* Exercise *
Edit the material below by replacing each occurrence of "Editor" with "Author", and return the lines with everything else left as it is.

Start of Dataset extract

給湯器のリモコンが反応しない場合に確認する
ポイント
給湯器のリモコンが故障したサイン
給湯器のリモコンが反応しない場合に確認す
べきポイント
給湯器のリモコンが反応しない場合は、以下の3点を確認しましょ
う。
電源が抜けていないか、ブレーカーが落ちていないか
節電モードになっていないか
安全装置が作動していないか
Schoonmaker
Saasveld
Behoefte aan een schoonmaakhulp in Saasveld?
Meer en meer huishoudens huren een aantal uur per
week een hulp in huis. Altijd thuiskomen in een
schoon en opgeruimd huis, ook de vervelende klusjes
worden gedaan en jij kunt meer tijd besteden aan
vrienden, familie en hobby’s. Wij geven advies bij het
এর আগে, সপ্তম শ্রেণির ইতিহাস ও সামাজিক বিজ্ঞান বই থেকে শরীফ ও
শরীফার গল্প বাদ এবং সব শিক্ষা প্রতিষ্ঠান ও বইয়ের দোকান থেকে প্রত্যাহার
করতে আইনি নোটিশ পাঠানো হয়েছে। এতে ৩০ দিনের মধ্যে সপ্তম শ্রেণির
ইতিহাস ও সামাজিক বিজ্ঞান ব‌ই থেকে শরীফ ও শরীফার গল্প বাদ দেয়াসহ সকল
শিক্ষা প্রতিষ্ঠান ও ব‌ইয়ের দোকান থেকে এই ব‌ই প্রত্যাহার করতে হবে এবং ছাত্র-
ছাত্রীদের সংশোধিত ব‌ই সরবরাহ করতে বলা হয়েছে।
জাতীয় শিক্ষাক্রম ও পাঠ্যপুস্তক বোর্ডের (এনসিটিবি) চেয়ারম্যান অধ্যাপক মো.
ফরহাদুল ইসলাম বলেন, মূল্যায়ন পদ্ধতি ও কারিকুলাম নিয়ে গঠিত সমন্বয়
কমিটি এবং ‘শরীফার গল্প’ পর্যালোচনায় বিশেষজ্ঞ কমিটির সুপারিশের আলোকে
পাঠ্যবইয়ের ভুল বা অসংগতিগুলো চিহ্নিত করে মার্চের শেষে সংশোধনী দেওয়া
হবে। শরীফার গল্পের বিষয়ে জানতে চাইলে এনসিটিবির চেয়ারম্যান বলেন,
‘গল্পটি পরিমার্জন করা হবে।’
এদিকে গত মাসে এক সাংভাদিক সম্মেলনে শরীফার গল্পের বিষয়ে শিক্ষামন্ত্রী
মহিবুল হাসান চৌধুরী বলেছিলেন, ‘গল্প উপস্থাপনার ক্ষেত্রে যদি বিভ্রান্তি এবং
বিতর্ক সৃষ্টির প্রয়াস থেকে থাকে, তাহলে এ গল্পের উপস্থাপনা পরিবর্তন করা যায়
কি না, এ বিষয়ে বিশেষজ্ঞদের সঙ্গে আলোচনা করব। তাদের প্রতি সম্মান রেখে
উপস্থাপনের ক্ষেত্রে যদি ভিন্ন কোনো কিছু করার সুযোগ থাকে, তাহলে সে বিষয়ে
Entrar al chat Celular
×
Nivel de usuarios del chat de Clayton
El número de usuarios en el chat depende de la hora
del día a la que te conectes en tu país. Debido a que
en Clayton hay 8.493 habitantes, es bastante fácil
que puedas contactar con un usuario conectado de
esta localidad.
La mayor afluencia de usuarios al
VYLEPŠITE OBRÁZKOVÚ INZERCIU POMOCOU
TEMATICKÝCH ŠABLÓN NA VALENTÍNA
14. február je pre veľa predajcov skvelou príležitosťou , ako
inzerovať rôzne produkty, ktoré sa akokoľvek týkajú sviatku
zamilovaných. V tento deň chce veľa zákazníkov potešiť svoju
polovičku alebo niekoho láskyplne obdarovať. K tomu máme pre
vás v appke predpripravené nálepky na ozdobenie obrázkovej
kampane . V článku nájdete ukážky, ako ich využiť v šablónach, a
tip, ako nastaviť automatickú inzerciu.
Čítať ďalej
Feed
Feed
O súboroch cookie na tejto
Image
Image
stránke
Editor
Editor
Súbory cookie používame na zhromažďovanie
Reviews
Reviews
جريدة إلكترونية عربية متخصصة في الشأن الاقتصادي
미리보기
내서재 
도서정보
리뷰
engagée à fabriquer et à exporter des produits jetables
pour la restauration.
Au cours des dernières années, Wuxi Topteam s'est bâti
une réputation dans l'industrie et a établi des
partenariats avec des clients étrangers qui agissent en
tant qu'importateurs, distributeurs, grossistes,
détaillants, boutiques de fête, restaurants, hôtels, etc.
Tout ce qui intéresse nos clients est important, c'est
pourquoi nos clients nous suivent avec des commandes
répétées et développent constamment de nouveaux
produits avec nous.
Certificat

End of Dataset extract

* Your response *
給湯器のリモコンが反応しない場合に確認する
ポイント
給湯器のリモコンが故障したサイン
給湯器のリモコンが反応しない場合に確認す
べきポイント
給湯器のリモコンが反応しない場合は、以下の3点を確認しましょ
う。
電源が抜けていないか、ブレーカーが落ちていないか
節電モードになっていないか
安全装置が作動していないか
Schoonmaker
Saasveld
Behoefte aan een schoonmaakhulp in Saasveld?
Meer en meer huishoudens huren een aantal uur per
week een hulp in huis. Altijd thuiskomen in een
schoon en opgeruimd huis, ook de vervelende klusjes
worden gedaan en jij kunt meer tijd besteden aan
vrienden, familie en hobby’s. Wij geven advies bij het
এর আগে, সপ্তম শ্রেণির ইতিহাস ও সামাজিক বিজ্ঞান বই থেকে শরীফ ও
শরীফার গল্প বাদ এবং সব শিক্ষা প্রতিষ্ঠান ও বইয়ের দোকান থেকে প্রত্যাহার
করতে আইনি নোটিশ পাঠানো হয়েছে। এতে ৩০ দিনের মধ্যে সপ্তম শ্রেণির
ইতিহাস ও সামাজিক বিজ্ঞান ব‌ই থেকে শরীফ ও শরীফার গল্প বাদ দেয়াসহ সকল
শিক্ষা প্রতিষ্ঠান ও ব‌ইয়ের দোকান থেকে এই ব‌ই প্রত্যাহার করতে হবে এবং ছাত্র-
ছাত্রীদের সংশোধিত ব‌ই সরবরাহ করতে বলা হয়েছে।
জাতীয় শিক্ষাক্রম ও পাঠ্যপুস্তক বোর্ডের (এনসিটিবি) চেয়ারম্যান অধ্যাপক মো.
ফরহাদুল ইসলাম বলেন, মূল্যায়ন পদ্ধতি ও কারিকুলাম নিয়ে গঠিত সমন্বয়
কমিটি এবং ‘শরীফার গল্প’ পর্যালোচনায় বিশেষজ্ঞ কমিটির সুপারিশের আলোকে
পাঠ্যবইয়ের ভুল বা অসংগতিগুলো চিহ্নিত করে মার্চের শেষে সংশোধনী দেওয়া
হবে। শরীফার গল্পের বিষয়ে জানতে চাইলে এনসিটিবির চেয়ারম্যান বলেন,
‘গল্পটি পরিমার্জন করা হবে।’
এদিকে গত মাসে এক সাংভাদিক সম্মেলনে শরীফার গল্পের বিষয়ে শিক্ষামন্ত্রী
মহিবুল হাসান চৌধুরী বলেছিলেন, ‘গল্প উপস্থাপনার ক্ষেত্রে যদি বিভ্রান্তি এবং
বিতর্ক সৃষ্টির প্রয়াস থেকে থাকে, তাহলে এ গল্পের উপস্থাপনা পরিবর্তন করা যায়
কি না, এ বিষয়ে বিশেষজ্ঞদের সঙ্গে আলোচনা করব। তাদের প্রতি সম্মান রেখে
উপস্থাপনের ক্ষেত্রে যদি ভিন্ন কোনো কিছু করার সুযোগ থাকে, তাহলে সে বিষয়ে
Entrar al chat Celular
×
Nivel de usuarios del chat de Clayton
El número de usuarios en el chat depende de la hora
del día a la que te conectes en tu país. Debido a que
en Clayton hay 8.493 habitantes, es bastante fácil
que puedas contactar con un usuario conectado de
esta localidad.
La mayor afluencia de usuarios al
VYLEPŠITE OBRÁZKOVÚ INZERCIU POMOCOU
TEMATICKÝCH ŠABLÓN NA VALENTÍNA
14. február je pre veľa predajcov skvelou príležitosťou , ako
inzerovať rôzne produkty, ktoré sa akokoľvek týkajú sviatku
zamilovaných. V tento deň chce veľa zákazníkov potešiť svoju
polovičku alebo niekoho láskyplne obdarovať. K tomu máme pre
vás v appke predpripravené nálepky na ozdobenie obrázkovej
kampane . V článku nájdete ukážky, ako ich využiť v šablónach, a
tip, ako nastaviť automatickú inzerciu.
Čítať ďalej
Feed
Feed
O súboroch cookie na tejto
Image
Image
stránke
Author
Author
Súbory cookie používame na zhromažďovanie
Reviews
Reviews
جريدة إلكترونية عربية متخصصة في الشأن الاقتصادي
미리보기
내서재 
도서정보
리뷰
engagée à fabriquer et à exporter des produits jetables
pour la restauration.
Au cours des dernières années, Wuxi Topteam s'est bâti
une réputation dans l'industrie et a établi des
partenariats avec des clients étrangers qui agissent en
tant qu'importateurs, distributeurs, grossistes,
détaillants, boutiques de fête, restaurants, hôtels, etc.
Tout ce qui intéresse nos clients est important, c'est
pourquoi nos clients nous suivent avec des commandes
répétées et développent constamment de nouveaux
produits avec nous.
Certificat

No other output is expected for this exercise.